HealthMedicine

Segments of the lung. Lung segments of the lungs

Lungs are the main respiratory organs. They fill the entire thoracic cavity with the exception of the mediastinum. Next, consider the main tasks of these bodies. The article will also describe the lobes and segments of the lungs.

Functions

In the lungs, gas exchange takes place. This process is the absorption from the air of oxygen alveoli by blood erythrocytes and the release of carbon dioxide, which decomposes into water and gas in the lumen. Thus, in the lungs there is a fairly close union of nerves, lymphatic and blood vessels, as well as airways. The latter begins with the early stages of phylogenetic and embryonic development.

The degree of ventilation, as well as the intensity of blood flow, the diffuse velocity of gases through the alveolar-capillary membrane, the elasticity and thickness of the elastic framework, the saturation of hemoglobin and other factors determine the level of oxygen supply to the body. When a single indicator changes, there is a violation of respiratory physiology and a number of functional disorders may occur.

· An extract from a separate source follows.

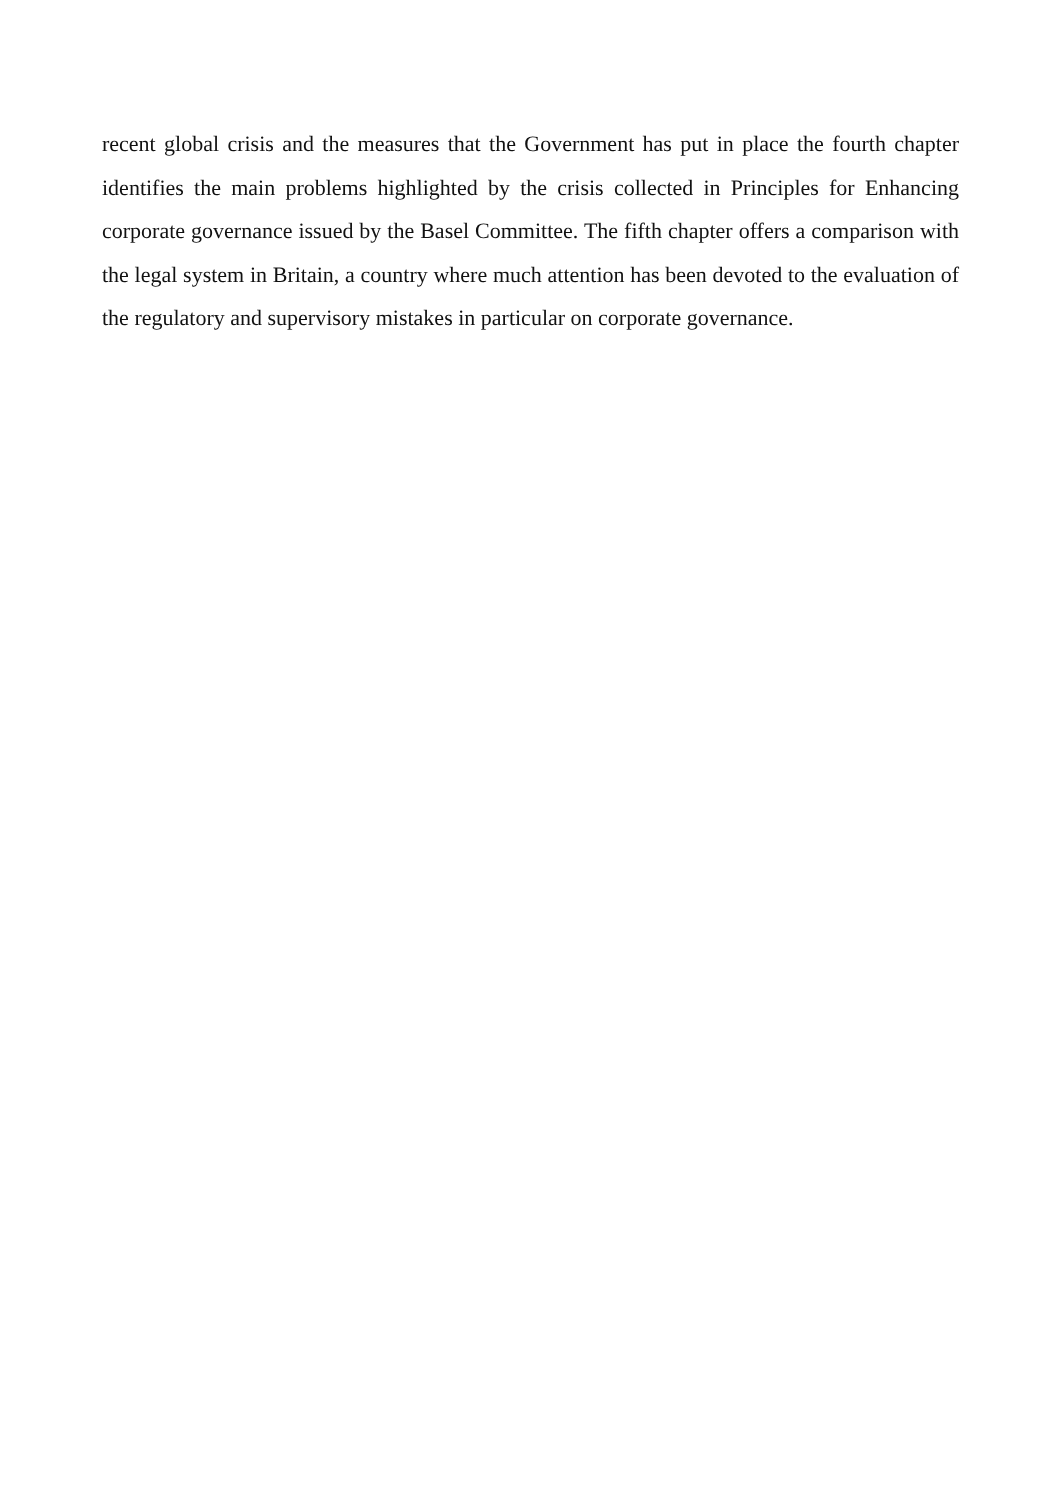recent global crisis and the measures that the Government has put in place the fourth chapter identifies the main problems highlighted by the crisis collected in Principles for Enhancing corporate governance issued by the Basel Committee. The fifth chapter offers a comparison with the legal system in Britain, a country where much attention has been devoted to the evaluation of the regulatory and supervisory mistakes in particular on corporate governance.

Departments: general information

Segments of the human lungs are parts of the parenchyma. They include an artery and a bronchus. On the periphery, the elements are spliced. Unlike the pulmonary lobules, the joint sites do not contain clear connective tissue layers. Each element is represented as a cone. The top is directed to the gates of the lung, the base - to the surface. Branches of veins lie in the joints. There are nine segments in the left lung. In the next organ there are 10 parts. The left lung includes two lobes. The right consists of three parts. In this regard, their internal structure is somewhat different. To the left in the lower lobe, 4 segments are distinguished. These include:

  1. Lower-back.
  2. Low-level.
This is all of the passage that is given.